*** EXCERPTED PASSAGE ***
Interaction With Other Geoscience Databases
The technology used to implement the geologic map database should allow existing and future geoscience databases to interact easily with it. We recognize that three general classes of such related databases are important. They are standards data, complementary geoscience data, and non-geoscience data. Examples of standards data are geologic symbol standards (now in preparation) and geologic names. Standard symbols accessible through the map database will aid in uniform annotation and decoration particularly for lines and points. Use of the USGS geologic names database, called the Geologic Names Lexicon (GEOLEX, see Stamm and others, this volume), will enable access to formal unit names and type section data for rock units in the map database.
Complementary geoscience databases encompass gravity, aeromagnetic, geochemical, paleontological, and geochronologic databases. These databases can contain information essential to the understanding of the geology of an area. Databases containing topography, hydrography, surficial geology, and soil characteristics provide information about the nature of rock properties, control of the topography and hydrography by geologic structures, and kinds of weathering and erosion, and soil formation that have taken place in a region under study.
The third class of related databases encompasses non-geoscience information. Data about culture, vegetation, habitats and range of large herbivores and predators, and pollution are examples. The geologic map database must supply information in a form easily integrable with these others databases because experience shows close connections between geology and ecological environments, land use problems, water quality and water and land pollution analysis.
Importance of Seamlessness
Three methods of organization of geologic map data into a database suggest themselves from available technology. These methods range from a data server holding data in a directory but with no additional information to show relationships that exist among data sets, through a tiled system with the information that would tie the individual data sets together, to a seamless database with all of the data stored as a coherent whole.
The first two styles of database would store map data as data tiles based normally on geographic coordinates or political boundaries. This arrangement would certainly allow easy retrieval of information by quadrangles or counties. If, however, data were needed for a drainage basin, a national or state forest, or some other irregular area, one would need to retrieve the various map tiles that cover the area of interest and then assemble the data into a coherent whole. From experience, this is a time consuming process.
Putting the data in a seamless database is a better approach. More time and effort would be needed when editing or adding to the database, and data retrievals by, for example, quadrangles may be slower than when the data are stored in quadrangle tiles, but the problems related to data retrieval from irregular areas are mostly eliminated. This storage type would require "edge" matching of the data both for geometry and for non-geometry attributes of the data as they merged into the database. However, seamless data storage would benefit research efforts greatly when geologic map data are needed for a project.
*** End of EXCERPTED PASSAGE ***
### PROBLEMS TO SOLVE:
[A] Using the passage on the geologic map database, decide whether each statement agrees with it: (i) paleontological databases are among the complementary geoscience databases; (ii) a seamless database retrieves data by quadrangles faster than quadrangle tiles do; (iii) the geologic symbol standards are already finished. Answer yes or no for each and quote the deciding words.
[B] List every kind of database that the passage on the geologic map database names as a complementary geoscience database.
[C] Extend the passage on the geologic map database with a further paragraph that follows on from its final sentence.
*** INFORMATION SHOWN ***
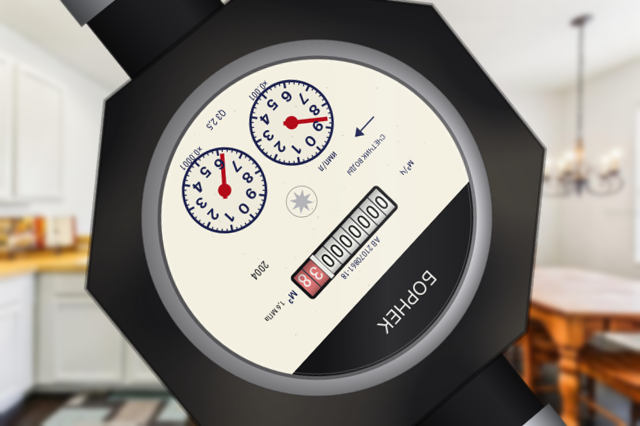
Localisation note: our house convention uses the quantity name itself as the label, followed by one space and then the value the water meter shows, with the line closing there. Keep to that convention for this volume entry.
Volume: 0.3786 m³
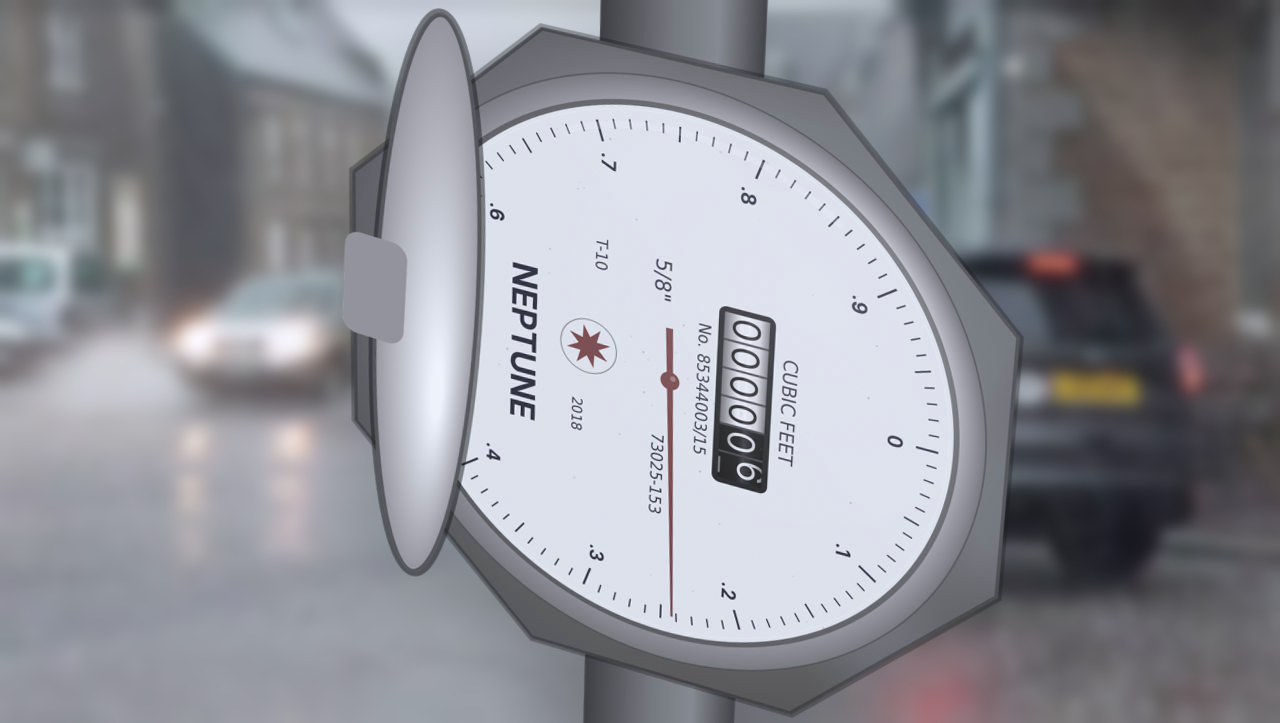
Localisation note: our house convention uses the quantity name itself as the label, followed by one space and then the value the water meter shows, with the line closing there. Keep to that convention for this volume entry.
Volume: 6.24 ft³
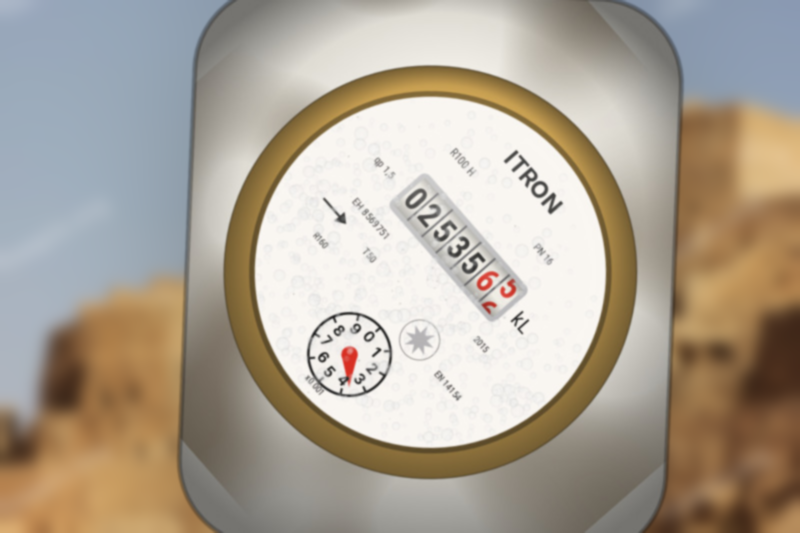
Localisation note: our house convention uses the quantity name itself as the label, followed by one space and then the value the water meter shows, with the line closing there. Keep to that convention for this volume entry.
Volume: 2535.653 kL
*** End of INFORMATION SHOWN ***
### ANSWERS TO THE PROBLEMS:
[A]
(i) Yes: "Complementary geoscience databases encompass gravity, aeromagnetic, geochemical, paleontological, and geochronologic databases."
(ii) No: "data retrievals by, for example, quadrangles may be slower than when the data are stored in quadrangle tiles"
(iii) No: "geologic symbol standards (now in preparation)"

[B] Gravity, aeromagnetic, geochemical, paleontological, geochronologic

[C]
Data That is Current
All users of spatial data need the latest and best data when performing analyses of GIS data sets to aid in fundamental geoscience research and in the resolution of land use problems. However, most GIS data are out of date. People, money and time are usually not available to provide timely and important data updates. This problem affects many categories of GIS data sets. For example, all users of information from topographic map data sets must deal with the fact that most of the data are out of date. The USGS 7.5-minute quadrangle series data may, on the average, be twenty years old. This problem has arisen mostly because of the high costs of, and limited resources available for, topographic map revision (see Moore, this volume).
Geologic data are not as voluminous as topographic data, but updates of geologic maps are currently just as slow. New and updated geologic map data must be added easily into the map database in a way that will eliminate some of the delays that normally occur when publishing new geologic map data or amending prior map data. Printing maps on demand by clipping the data on the fly and then using standard map collar information and organization should allow more effort to be put into updating the map database.
However, old geologic map data should not just be discarded or ignored. Historic geologic interpretations, and especially those that record geologic conditions prior to changes such as landslides, riverbed changes, floods, and volcanic eruptions, are invaluable to retain while conducting modern geoscience investigations (e.g., Chirico and Epstein, 2000). In addition, adding, updating, and in general revising geologic map data would be easier and more accurate with earlier data available in the map database while the revision process proceeds.
Use of a Geologic Map Data Model Standard
Geologic map data must be available in a standard set of formats with a standard minimal attribute list and organization. The use of a data model standard would eliminate most of the problems related to data attribute content, especially where standardized lists can simplify analysis of these data, and would remove most problems of attribute names. The lack of these standards is a great hindrance to integrating currently released digital geologic data sets.
Web-Access From a Browser
For a database to be useful to the public, it should have at least three provisions. First, a potential user of the database should require minimal applications software to interact with the data. This means that few, if any "plug-ins", for web browsers would be needed. The user should be able to query the database for basic information about a particular feature simply by pointing to it.
Second, the user should be able to view the data with a number of automatic features that could be disabled as needed. Two kinds of views that are of immediate interest are scale-dependent generalization of the current view of the database, and selection of a viewing area by arbitrary geospatial coordinates, political boundaries (e.g., by county), or ecological boundaries (e.g., by drainage basin). Custom views would be quite useful, especially those generated from digitized boundaries created either interactively on screen or offline and sent to the database interface from a standard file format.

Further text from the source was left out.